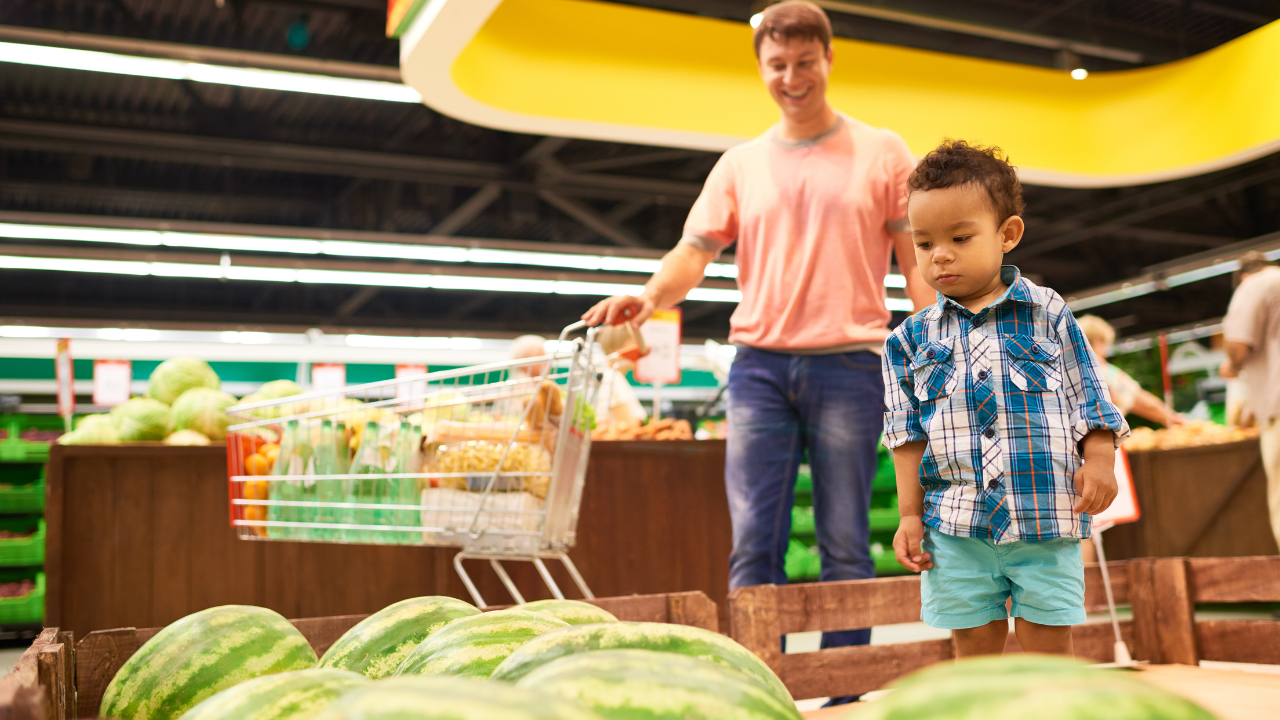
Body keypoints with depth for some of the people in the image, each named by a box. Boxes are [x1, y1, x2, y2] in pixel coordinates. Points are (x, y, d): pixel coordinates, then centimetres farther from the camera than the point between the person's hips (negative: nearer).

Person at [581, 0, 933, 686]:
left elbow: (917, 263, 7)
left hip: (847, 365, -1)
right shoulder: (741, 164, 14)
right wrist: (648, 295, -15)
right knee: (753, 545, -3)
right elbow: (694, 251, 6)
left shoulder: (881, 153, 9)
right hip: (759, 365, 2)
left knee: (845, 546, 2)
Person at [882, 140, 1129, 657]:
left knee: (1048, 646, 6)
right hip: (957, 529, 1)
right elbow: (909, 434, 6)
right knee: (974, 650, 8)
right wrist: (910, 515, 1)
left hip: (1046, 518, -1)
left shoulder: (1048, 314, 3)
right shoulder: (912, 338, 6)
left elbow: (1089, 401, 6)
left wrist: (1099, 461, -9)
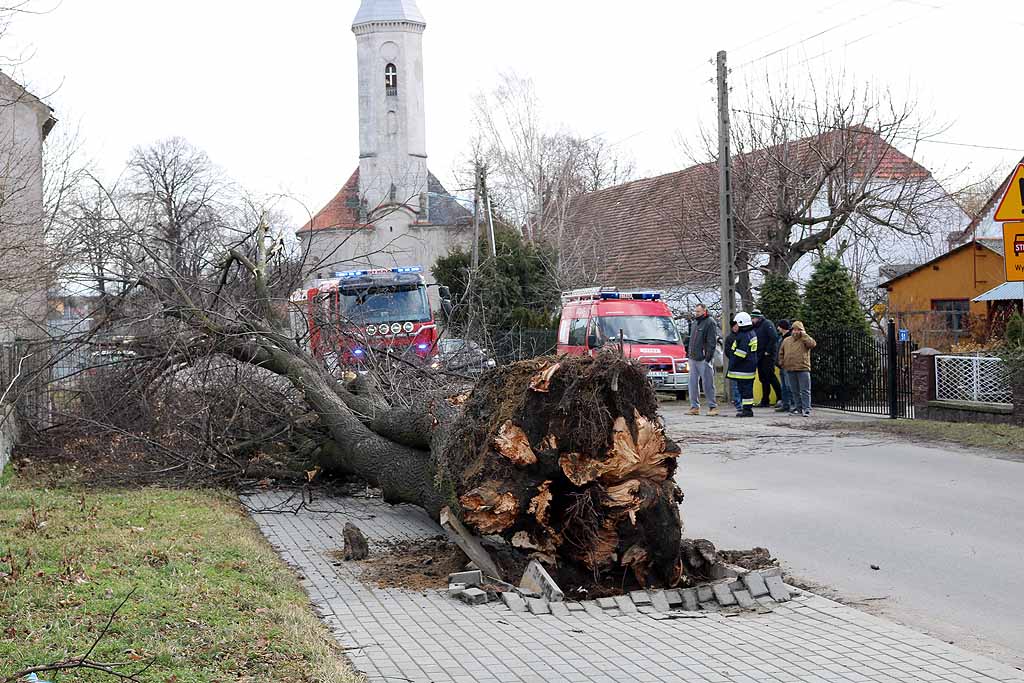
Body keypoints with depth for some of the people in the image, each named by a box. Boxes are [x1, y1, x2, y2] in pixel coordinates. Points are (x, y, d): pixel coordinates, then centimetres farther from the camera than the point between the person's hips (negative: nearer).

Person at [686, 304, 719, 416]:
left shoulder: (710, 323, -7)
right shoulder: (694, 323, 18)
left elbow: (712, 342, -12)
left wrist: (708, 356, -17)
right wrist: (688, 352, 19)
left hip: (704, 360, -8)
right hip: (693, 358, 8)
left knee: (708, 384, -4)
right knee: (693, 383, 8)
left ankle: (713, 407, 3)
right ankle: (694, 407, 14)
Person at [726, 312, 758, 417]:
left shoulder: (743, 336, -18)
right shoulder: (752, 333, 15)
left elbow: (741, 353, -23)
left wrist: (732, 364, -15)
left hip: (743, 368, -10)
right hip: (750, 366, 10)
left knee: (745, 388, -8)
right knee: (748, 387, 14)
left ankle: (747, 409, -7)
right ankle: (747, 408, 19)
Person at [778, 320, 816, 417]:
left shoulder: (804, 340, 0)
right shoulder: (786, 340, 13)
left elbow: (813, 344, -21)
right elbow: (781, 353, 22)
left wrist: (804, 335, -14)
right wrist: (782, 363, 10)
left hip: (803, 369, -5)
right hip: (790, 370, 5)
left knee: (805, 391, -4)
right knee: (795, 391, 11)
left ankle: (806, 409, -4)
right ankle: (798, 408, 20)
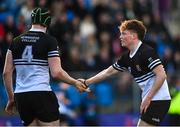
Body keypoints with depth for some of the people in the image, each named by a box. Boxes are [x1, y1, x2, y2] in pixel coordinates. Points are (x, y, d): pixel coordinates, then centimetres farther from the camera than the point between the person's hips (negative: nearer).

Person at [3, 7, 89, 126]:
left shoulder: (16, 41, 9)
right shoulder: (49, 41, -5)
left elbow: (6, 73, 8)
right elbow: (57, 73, -12)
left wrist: (11, 98, 17)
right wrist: (75, 82, 4)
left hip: (20, 97, 5)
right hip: (42, 95, -5)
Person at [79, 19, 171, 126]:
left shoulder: (147, 52, -16)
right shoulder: (127, 57, 11)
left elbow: (161, 75, -22)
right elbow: (109, 72, 21)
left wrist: (148, 98, -21)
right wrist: (87, 82, 22)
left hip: (158, 100, -9)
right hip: (149, 101, 9)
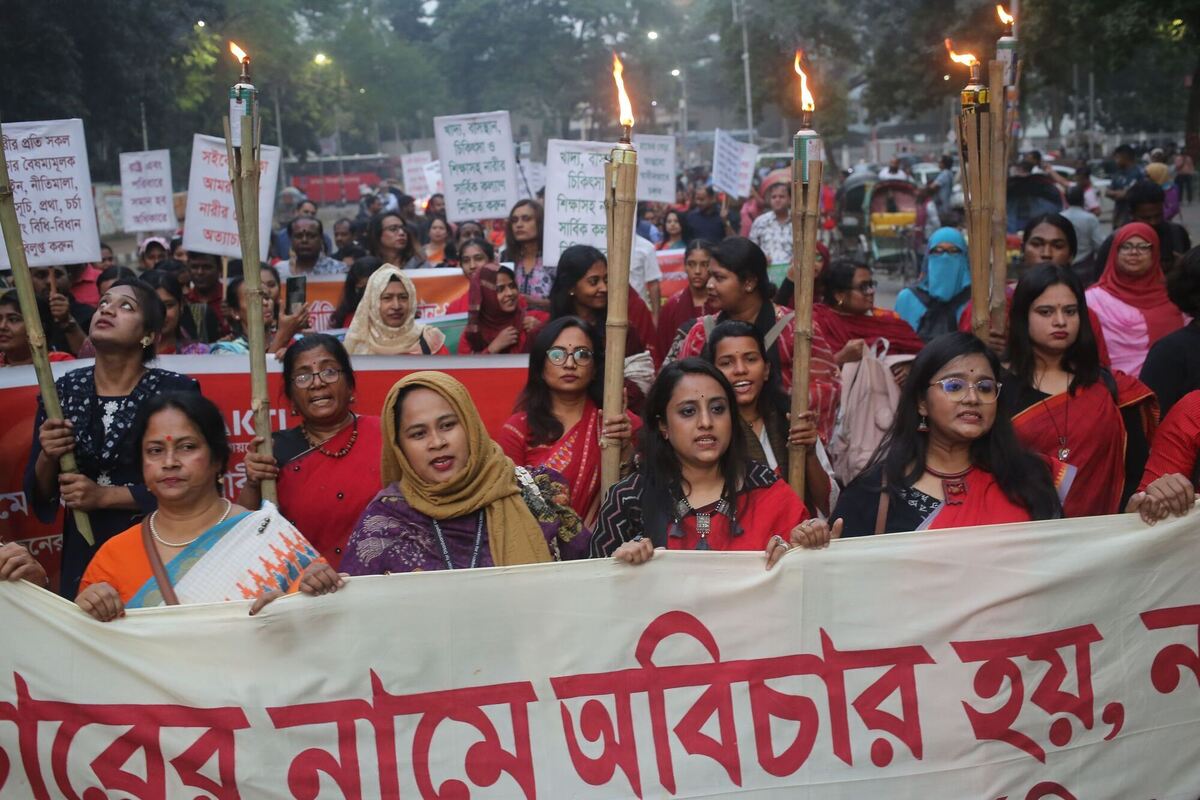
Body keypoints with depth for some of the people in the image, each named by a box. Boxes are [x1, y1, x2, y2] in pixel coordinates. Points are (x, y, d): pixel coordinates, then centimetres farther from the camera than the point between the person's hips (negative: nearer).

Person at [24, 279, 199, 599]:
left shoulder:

┄┄┄┄┄┄┄┄┄┄┄┄┄┄┄┄┄┄┄┄

* **WORK ORDER**: Restate the entries verbatim, without pictures.

* **EXPECTED ANSWER**:
Body keypoints with depth for some of the people in the image, each named by a box. Boxes are [x1, y1, x2, y2] in pixel coordinates. Points are (x, y, d): pixel coordinates, then centimetres farther from the camera than the point between the person's hips (negative: nearer).

Person at [581, 0, 933, 686]:
left elbow: (917, 263, 7)
left hip: (847, 365, -1)
right shoulder: (741, 164, 14)
right wrist: (648, 295, -15)
right knee: (753, 545, -3)
right elbow: (694, 251, 6)
left shoulder: (881, 153, 9)
right hip: (759, 365, 2)
left knee: (845, 546, 2)
Person at [882, 140, 1129, 657]:
left knee: (1048, 646, 6)
right hip: (957, 529, 1)
right elbow: (909, 434, 6)
right knee: (974, 650, 8)
right wrist: (910, 515, 1)
left hip: (1046, 518, -1)
left shoulder: (1048, 314, 3)
right shoulder: (912, 338, 6)
left elbow: (1089, 401, 6)
left wrist: (1099, 461, -9)
Body keypoints with depth for some of the people in the image, each named by a box. Boxes are [x1, y1, x2, y2] in pixel coordinates. Points are (x, y, d): pixel coordinates, then centimetres farther from the camera than the point between the person's hips (negative: nearer).

Person at [686, 304, 719, 416]:
left shoulder: (710, 323, -7)
right shoulder: (694, 323, 18)
left elbow: (712, 342, -12)
left wrist: (708, 356, -17)
right wrist: (688, 352, 19)
left hip: (704, 360, -8)
right hip: (693, 358, 8)
left knee: (708, 384, -4)
right knee: (693, 383, 8)
left ankle: (713, 407, 3)
right ankle: (694, 407, 14)
Person at [726, 312, 758, 417]:
left shoulder: (743, 336, -18)
right shoulder: (752, 333, 15)
left elbow: (741, 353, -23)
left wrist: (732, 364, -15)
left hip: (743, 368, -10)
right hip: (750, 366, 10)
left knee: (745, 388, -8)
right knee: (748, 387, 14)
left ankle: (747, 409, -7)
right ankle: (747, 408, 19)
Person at [778, 320, 816, 417]:
left shoulder: (804, 340, 0)
right shoulder: (786, 340, 13)
left elbow: (813, 344, -21)
right elbow: (781, 353, 22)
left wrist: (804, 335, -14)
right wrist: (782, 363, 10)
left hip: (803, 369, -5)
right hip: (790, 370, 5)
left knee: (805, 391, -4)
right knee: (795, 391, 11)
left ankle: (806, 409, -4)
right ankle: (798, 408, 20)
Body keypoints with depth for some of the people in the image, each named by a box. Boxes are [x1, y1, x2, y2] in pixel coordinates. Points are (x, y, d): pixel coordinates, then centimetres farther from the camera than the point between the person's hips (negative: nearer).

Person at [3, 7, 89, 126]:
left shoulder: (16, 41, 9)
right shoulder: (49, 41, -5)
left elbow: (6, 73, 8)
right elbow: (57, 73, -12)
left wrist: (11, 98, 17)
right wrist: (75, 82, 4)
left hip: (20, 97, 5)
right hip: (42, 95, -5)
Person at [79, 19, 171, 126]:
left shoulder: (147, 52, -16)
right shoulder: (127, 57, 11)
left elbow: (161, 75, -22)
right elbow: (109, 72, 21)
left wrist: (148, 98, -21)
right wrist: (87, 82, 22)
left hip: (158, 100, -9)
right hip: (149, 101, 9)
Body keypoints with depth for some of the people in the image, each named by a box. Boxes are [x1, y1, x2, y2] in pixel coordinates. Points are (x, y, d): pixel coordinates, then centimetres farther from the camera than the point between the person's hips (negative: nearer).

Person at [24, 279, 199, 599]:
left shoulder:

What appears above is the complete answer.